Thème : Nuit blanche. / Limite : 1000 mots.
LETTRE D'UNE NUIT.
Tu me disais ces mots, par le biais de l'interphone. Je t'entendais les hurler avec tes tripes, comme si c'était devenu vital pour toi. Pardonne-moi si je ne t'ai pas ouvert dans la seconde, cette nuit-là. Pardonne-moi d'avoir hésité, de t'avoir laissé une bonne demi-heure dans le froid glacial de l'hiver. Non, je ne voulais pas t'ouvrir. Tu étais complètement saoul, tu avais bu comme un trou. Tu ne savais plus ce que tu disais.
- MA CHERIE D'AMOUR ! J'VEUX L'CODE !
Ne pas t'ouvrir à ce moment-là, dans l'état ahurissant dans lequel tu étais, cela aurait pu s'apparenter à une non-assistance à personne en danger, en y réfléchissant bien. Alors pourquoi je ne t'ai pas aidé ? Peut-être était-ce parce que je voulais profiter de la jouissance de voir les autres au plus bas, et pas moi. De te voir au plus bas, juste une fois. Mais j'ai craqué. Je te l'ai donné ce foutu code, je t'ai donné à manger, et tu as bu beaucoup d'eau.
Tu étais encore dans les vapes quand je t'ai bordé dans mon propre lit. Tu me rabâchais sans cesse que tu voulais dormir avec moi, qu'il y avait assez de place pour nous deux. Alors, je m'étais simplement assise sur le bord du matelas, et je commençai à passer ma main dans tes cheveux. Le réveil affichait une heure du matin. Tu t'es endormi assez vite après ça, et je t'ai observé. Une heure, peut-être deux ou même trois, je ne sais plus vraiment. J'avais perdu la notion du temps, mais je m'en fichais. Même complètement bourré, tu avais l'air d'un véritable bébé en manque d'affection maternelle. Le silence avait pris une grande place dans la discussion, et c'était très agréable, après tout le vacarme que ton arrivée avait engendré.
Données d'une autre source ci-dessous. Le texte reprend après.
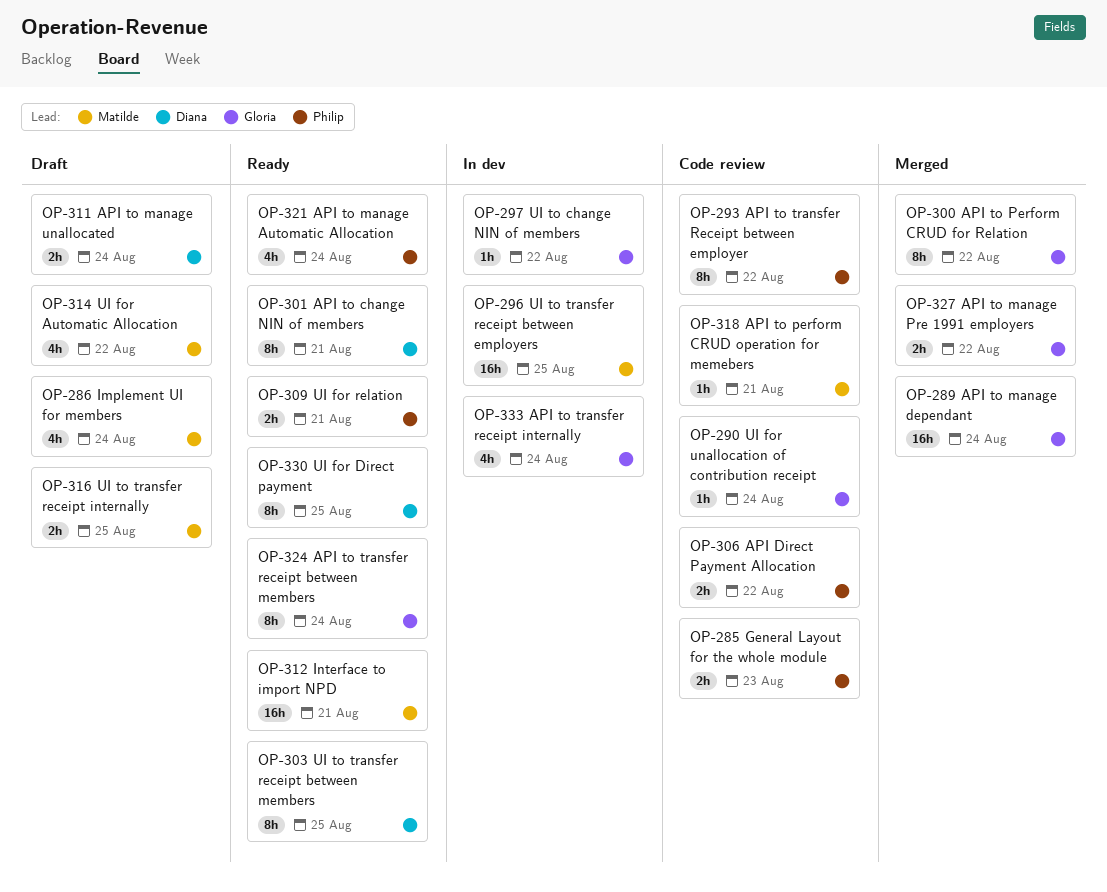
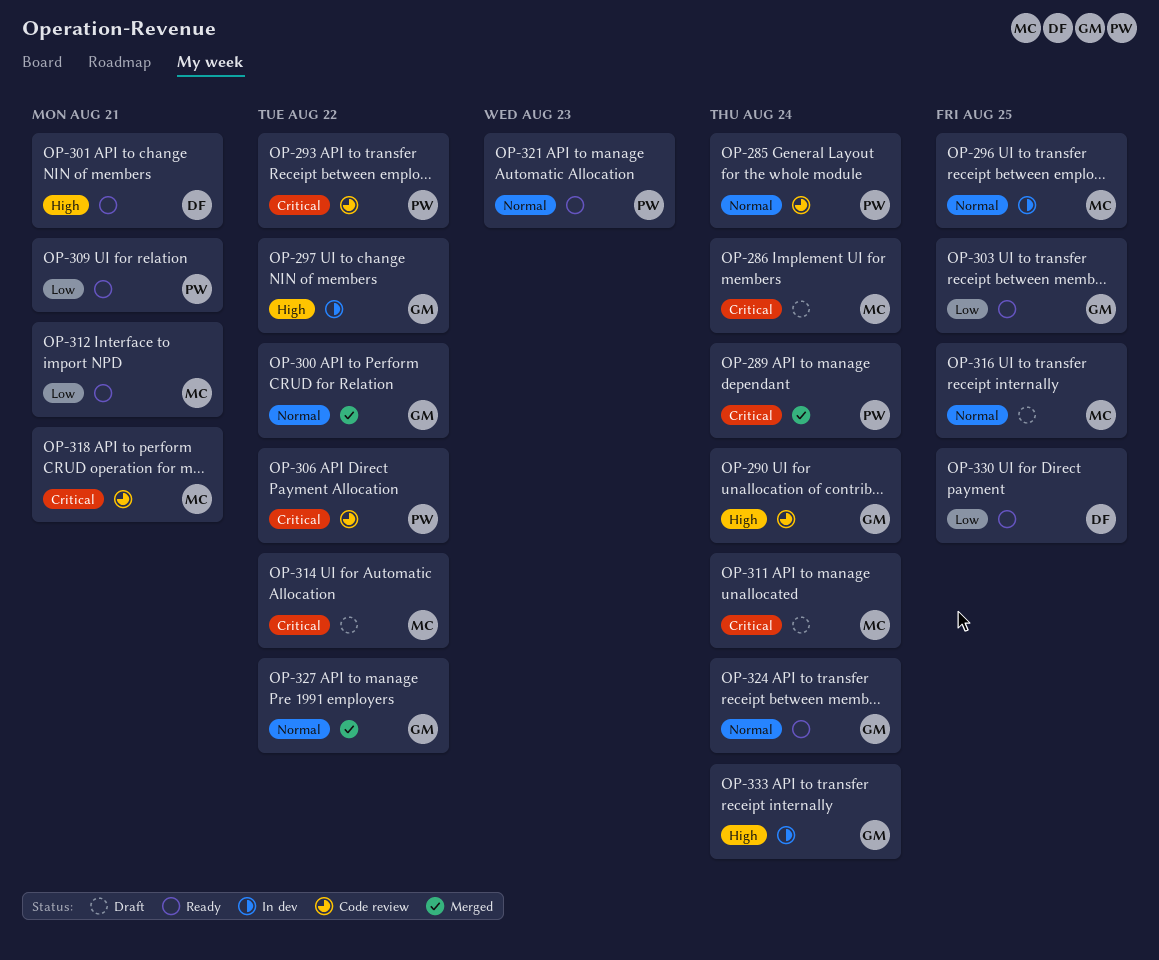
OP-285, due: Aug 23 -> Aug 24
OP-289, owner: Gloria -> Philip
OP-303, owner: Diana -> Gloria
OP-311, owner: Diana -> Matilde
OP-321, due: Aug 24 -> Aug 23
Tu m'avais donné du fil à retordre. J'étais descendu te chercher pour éviter que tu te ramasses dans les escaliers. Je me prenais les injures des voisins, qui se plaignaient de tout le bruit que tu faisais à toi tout seul. J'avais décidé de rester à tes côtés toute la nuit, pour éviter que tu ne tâches mes draps, au cas où l'alcool menace de remonter.
- Sérieusement, qu'est-ce que j'ai fait ?
Ce fut la question que tu m'as posé une dizaine de fois, quant au matin, tu reprenais peu à peu tes esprits, tout en râlant de la magnifique gueule de bois que tu subissais à cause de tes abus de la veille. Pour rigoler, je te donnais toujours la même réponse.
- Mis à part gueuler comme une adolescente en chaleur jusqu'en alerter tout le quartier, aucune.
Aujourd'hui, sache que je ne regrette pas de t'avoir accueilli chez moi. Je ne regrette pas de ne pas m'être couchée. Je ne regrette pas d'avoir veillé sur toi. Je ne regrette pas d'avoir fait une nuit blanche par ta faute. Je ne regrette pas de m'être occupée de toi, telle une mère qui s'occupe de son enfant.
La seule et unique chose que je regrette depuis cet instant maternel et nocturne, c'est que ces trois petits mots, ceux qui peuvent changer une vie, sortaient de ta bouche alcoolisée.